Under Armour, Inc. (NYSE:UA) reported first-quarter fiscal 2026 results that missed analyst expectations, causing its shares to drop sharply by 13.6% after the company issued a weak outlook that fell well below Wall Street forecasts.
The athletic apparel maker posted adjusted earnings per share of $0.02, slightly under the $0.03 estimate. Revenue declined 4% year over year to $1.1 billion, falling short of the consensus forecast of $1.13 billion.
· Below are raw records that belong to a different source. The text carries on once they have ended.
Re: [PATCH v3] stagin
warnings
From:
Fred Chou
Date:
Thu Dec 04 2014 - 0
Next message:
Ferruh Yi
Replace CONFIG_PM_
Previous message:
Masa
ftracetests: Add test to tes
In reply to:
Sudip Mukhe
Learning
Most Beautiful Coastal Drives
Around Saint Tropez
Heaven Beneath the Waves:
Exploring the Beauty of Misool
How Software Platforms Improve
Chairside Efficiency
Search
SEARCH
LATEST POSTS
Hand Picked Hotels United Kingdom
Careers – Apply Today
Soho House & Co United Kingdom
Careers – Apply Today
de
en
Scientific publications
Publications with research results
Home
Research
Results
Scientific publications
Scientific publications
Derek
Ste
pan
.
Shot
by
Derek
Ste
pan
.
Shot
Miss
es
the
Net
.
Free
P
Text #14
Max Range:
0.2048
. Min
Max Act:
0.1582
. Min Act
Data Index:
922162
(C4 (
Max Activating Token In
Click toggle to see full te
The company’s guidance for the second quarter was particularly disappointing, projecting earnings between $0.01 and $0.02 per share — far below the anticipated $0.26.
“We are pleased our quarterly results met or exceeded our expectations as we drive a bold transformation – sharpening Under Armour into a brand where sports credibility, innovation and style meet operational discipline,” said Kevin Plank, Under Armour’s President and CEO.
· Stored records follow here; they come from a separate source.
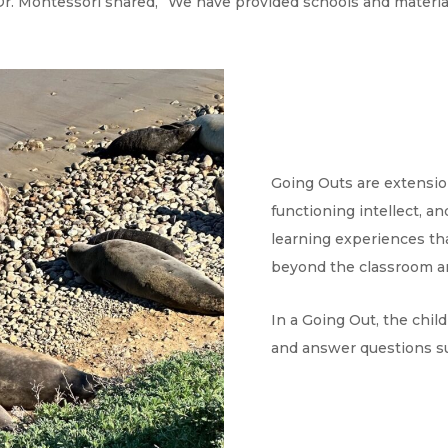
 Dr. Montessori shared, “We have provided schools and material
Going Outs are extensio
functioning intellect, 
learning experiences th
beyond the classroom a
In a Going Out, the chi
and answer questions su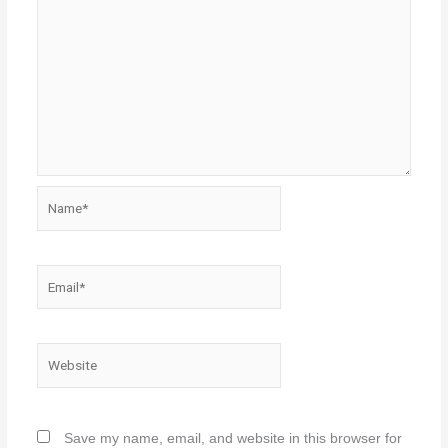
Name*
Email*
Website
Save my name, email, and website in this browser for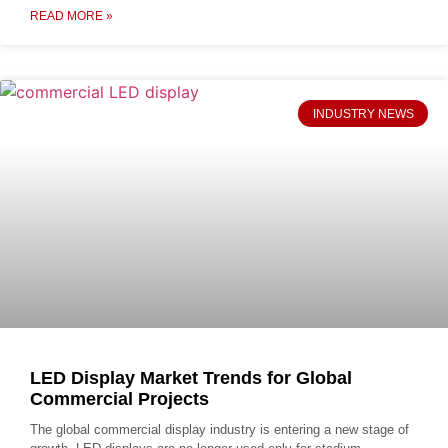
READ MORE »
INDUSTRY NEWS
LED Display Market Trends for Global
Commercial Projects
The global commercial display industry is entering a new stage of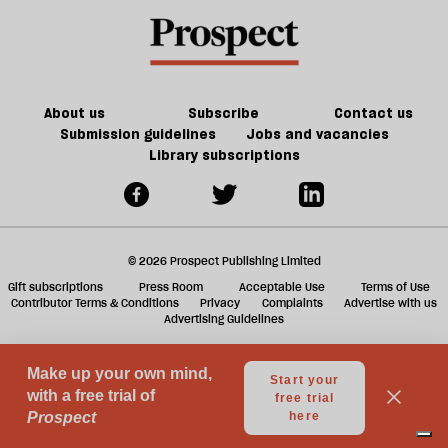
the
a
future
f
of
ta
games
a
g
About us
Subscribe
Contact us
Submission guidelines
Jobs and vacancies
Library subscriptions
© 2026 Prospect Publishing Limited
Gift subscriptions
Press Room
Acceptable Use
Terms of Use
Contributor Terms & Conditions
Privacy
Complaints
Advertise with us
Advertising Guidelines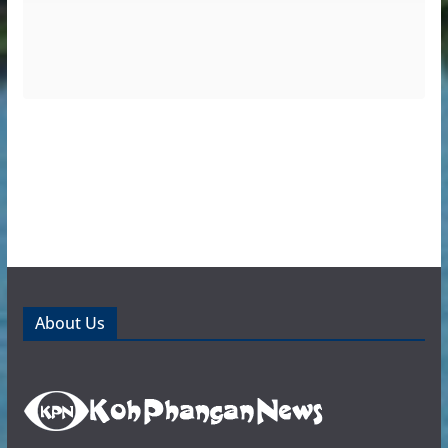
About Us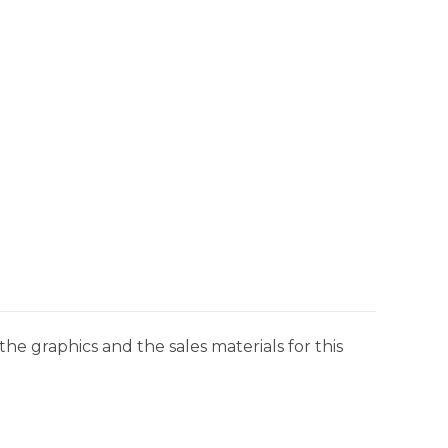
he graphics and the sales materials for this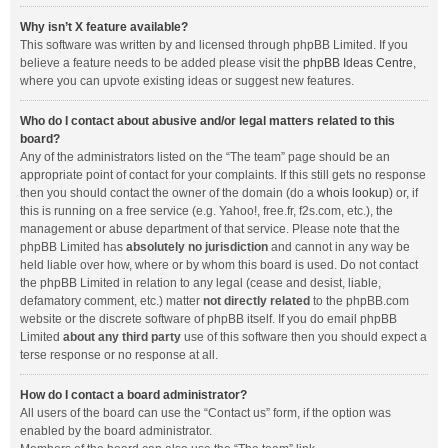
Why isn’t X feature available?
This software was written by and licensed through phpBB Limited. If you
believe a feature needs to be added please visit the
phpBB Ideas Centre
,
where you can upvote existing ideas or suggest new features.
Who do I contact about abusive and/or legal matters related to this
board?
Any of the administrators listed on the “The team” page should be an
appropriate point of contact for your complaints. If this still gets no response
then you should contact the owner of the domain (do a
whois lookup
) or, if
this is running on a free service (e.g. Yahoo!, free.fr, f2s.com, etc.), the
management or abuse department of that service. Please note that the
phpBB Limited has
absolutely no jurisdiction
and cannot in any way be
held liable over how, where or by whom this board is used. Do not contact
the phpBB Limited in relation to any legal (cease and desist, liable,
defamatory comment, etc.) matter
not directly related
to the phpBB.com
website or the discrete software of phpBB itself. If you do email phpBB
Limited
about any third party
use of this software then you should expect a
terse response or no response at all.
How do I contact a board administrator?
All users of the board can use the “Contact us” form, if the option was
enabled by the board administrator.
North American revenue slipped 5% to $670 million, while international sales dipped 1% to $467 million. Footwear sales were hit hardest, falling 14% to $266 million, whereas apparel revenue saw a modest 1% decline to $747 million. Accessories were a bright spot, growing 8% to $100 million.
Under Armour’s gross margin improved by 70 basis points to 48.2%, mainly benefiting from favorable currency movements, pricing, and product mix. However, the company expects gross margin to shrink by 340 to 360 basis points in the second quarter, citing supply chain challenges and anticipated tariff effects.
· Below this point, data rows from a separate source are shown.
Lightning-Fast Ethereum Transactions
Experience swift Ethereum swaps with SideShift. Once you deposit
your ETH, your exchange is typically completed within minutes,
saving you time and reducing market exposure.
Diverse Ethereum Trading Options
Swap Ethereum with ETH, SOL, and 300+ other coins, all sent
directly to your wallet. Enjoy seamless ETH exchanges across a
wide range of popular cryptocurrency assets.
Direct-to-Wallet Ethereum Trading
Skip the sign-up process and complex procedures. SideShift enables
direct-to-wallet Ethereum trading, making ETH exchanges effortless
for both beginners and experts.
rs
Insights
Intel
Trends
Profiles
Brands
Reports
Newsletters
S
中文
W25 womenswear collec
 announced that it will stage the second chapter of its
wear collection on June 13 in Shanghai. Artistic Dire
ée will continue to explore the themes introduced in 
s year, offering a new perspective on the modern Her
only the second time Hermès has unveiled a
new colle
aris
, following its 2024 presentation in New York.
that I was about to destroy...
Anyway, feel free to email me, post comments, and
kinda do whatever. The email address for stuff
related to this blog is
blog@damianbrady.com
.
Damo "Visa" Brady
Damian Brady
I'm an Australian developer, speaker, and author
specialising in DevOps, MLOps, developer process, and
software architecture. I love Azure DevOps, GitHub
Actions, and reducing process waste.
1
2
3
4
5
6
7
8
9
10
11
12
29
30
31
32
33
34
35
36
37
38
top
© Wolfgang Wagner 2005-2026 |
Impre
The company is moving forward with a restructuring plan unveiled in May 2024 aimed at boosting financial and operational efficiency. The restructuring is expected to cost between $140 million and $160 million, with $71 million already recognized in charges by the end of Q1.
Looking ahead to Q2, Under Armour forecasts a 6-7% revenue decline, including a mid-to-high single-digit drop in North America and a low-teen percentage fall in Asia-Pacific, partially offset by high-single-digit growth in the EMEA region.